If you want it so much, why not just wear it on your right hand?

Member
3909 posts
Honey bee

You could have the ring re-made into a pendant or other jewlry to wear. You could also wear it on a non-traditional finger so it is not so closely linked to the ancient symoblism of a man “owning” a woman. You could also have it remade into two rings— one for you and one for him— of course you would need additional metal and stones– but in this way you would each “own” each other if you really wanted to focus on the old meanings of the tradition.

Member
841 posts
Busy bee

I think it’s your decision whether you wear a ring or not. I understand his point of view, but in a way, it is kind of mysogynistic of him to tell you that you CAN’T wear a ring. If you want to wear the ring, you should wear it. just find a way to come to an understanding between the two of you that it is not a symbol of him “owning” you, but a symbol of your commitment to him while also honoring your family. It can just be a ring that you happen to be wearing on your left finger than your right, or you could just wear it on your right hand. Either way, it’s just a piece of jewelry.

Member
8046 posts
Bumble Beekeeper

@EHC5212:  Wow, times have changed.. you might want to tell your fiance that. I don’t think anyone thinks nowadays “oh, she is owned by a man” when they see a pretty ring on a lady’s finger. Geez.

If my SO suggested I couldn’t get a ring, especially if it were a lovely family heirloom, we’d have some big problems.

We aren’t having a flashy wedding either… but I want a flashy ring and we love to travel, so hell yes we’re having a fancy honeymoon. You can pick elements of tradition that you like, and discard the ones you don’t like.

Member
1951 posts
Buzzing bee

@EHC5212:  If you want the rings, you should have it.

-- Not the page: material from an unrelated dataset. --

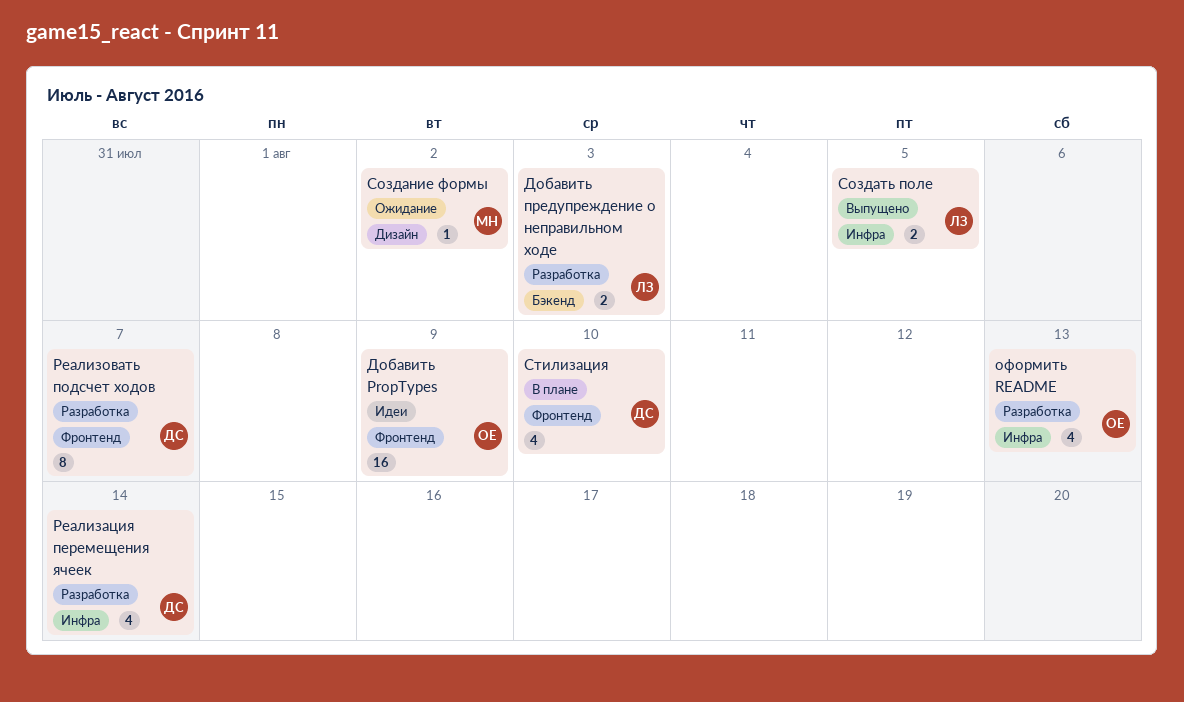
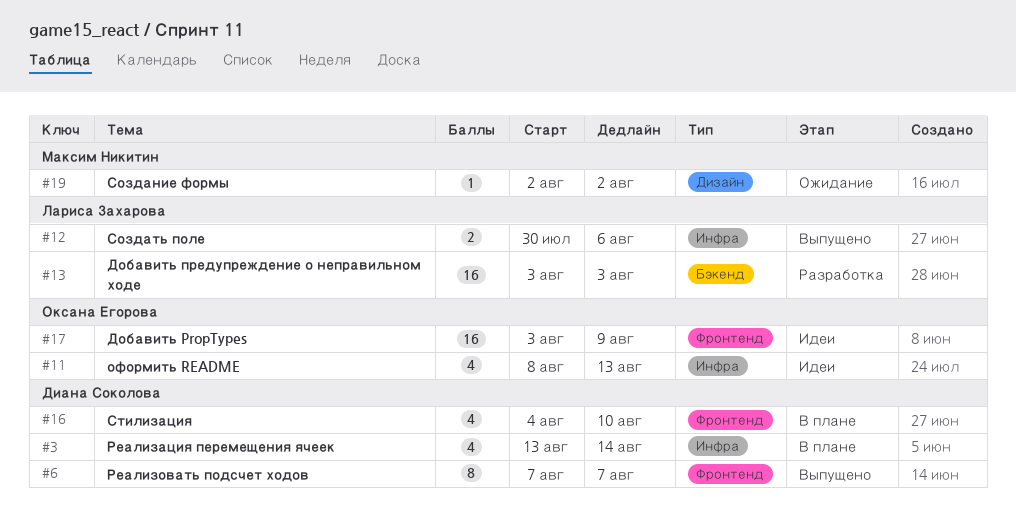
Добавить предупреждение о неправильном ходе, estimate: 2 -> 16
оформить README, status: Разработка -> Идеи
Реализация перемещения ячеек, status: Разработка -> В плане
Реализовать подсчет ходов, status: Разработка -> Выпущено
Создать поле, due: Aug 5 -> Aug 6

I don’t really understand his line of thought, because to me, rings represent a promise made by the two of you for unending, ever-renewing love. It doesn’t mean you’re a posession.

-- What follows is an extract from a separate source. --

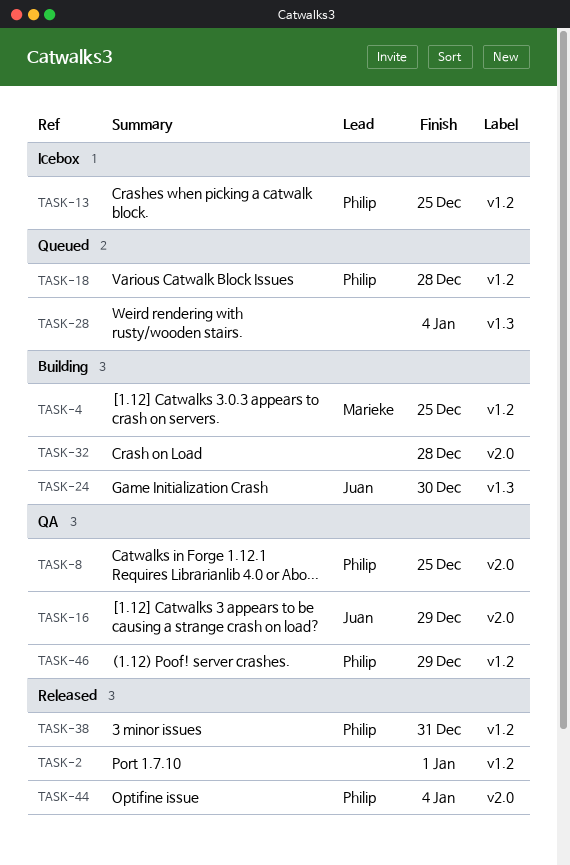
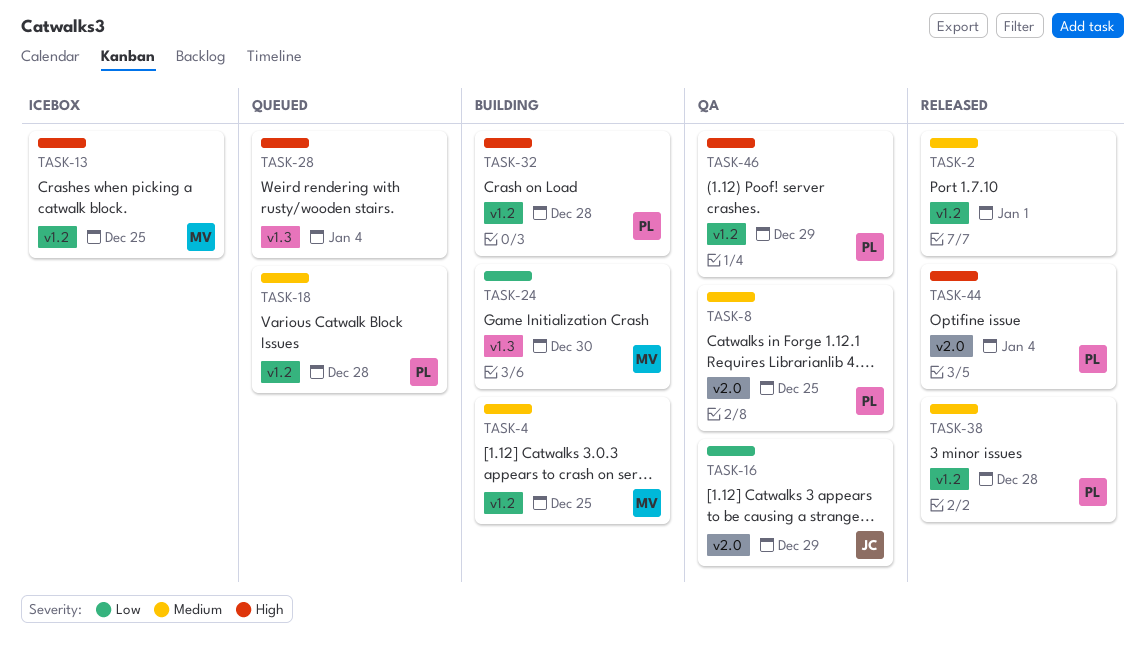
TASK-13, owner: Philip -> Marieke
TASK-24, owner: Juan -> Marieke
TASK-32, owner: none -> Philip
TASK-32, label: v2.0 -> v1.2
TASK-38, due: Dec 31 -> Dec 28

I’m guessing he won’t wear a ring, either? 

Member
2699 posts
Sugar bee

@LilliePad: “in a way, it is kind of mysogynistic of him to tell you that you CAN’T wear a ring. If you want to wear the ring, you should wear it. just find a way to come to an understanding between the two of you that it is not a symbol of him “owning” you, but a symbol of your commitment to him while also honoring your family.”

Exactly this. An engagement ring is a symbol — not a pair of handcuffs.

 

Member
789 posts
Busy bee

Why not get him an engagement ring also? That way you both feel like it is part of the same agreement? I have lots of super progressive feminist friends that have done this. I got my FI an engagement watch, since he doesn’t want to have two rings.

Member
841 posts
Busy bee

@EHC5212:  I know he isn’t expressly telling you that you can’t do somehting, but he is implying it by telling you that he would be uncomfortable. He’s putting you in a lose-lose situation. Others may not agree with this but I don’t see a huge difference between him telling you that you can’t, and him saying he’ll be uncomfortable if you do.

What if you didn’t wear it as an engagement ring, but wore it as a wedding ring instead (after your married), and get him a ring, too. That way you’re both equals.

Member
688 posts
Busy bee

if you like it then wear it because its a family piece (or just bc its pretty) you dont have to ge engaged or have a man to wear a ring

 

if someone asks tell the truth…this was my grest aunt susan’s ring and she left it to me.

Member
334 posts
Helper bee

@LilliePad: YES x1000!!!

I’ve never thought of an engagement ring as a man “owning” you. To me (and my FI) its a symbol of the commitment we have made. If you want the ring and it is important to you, you should wear it!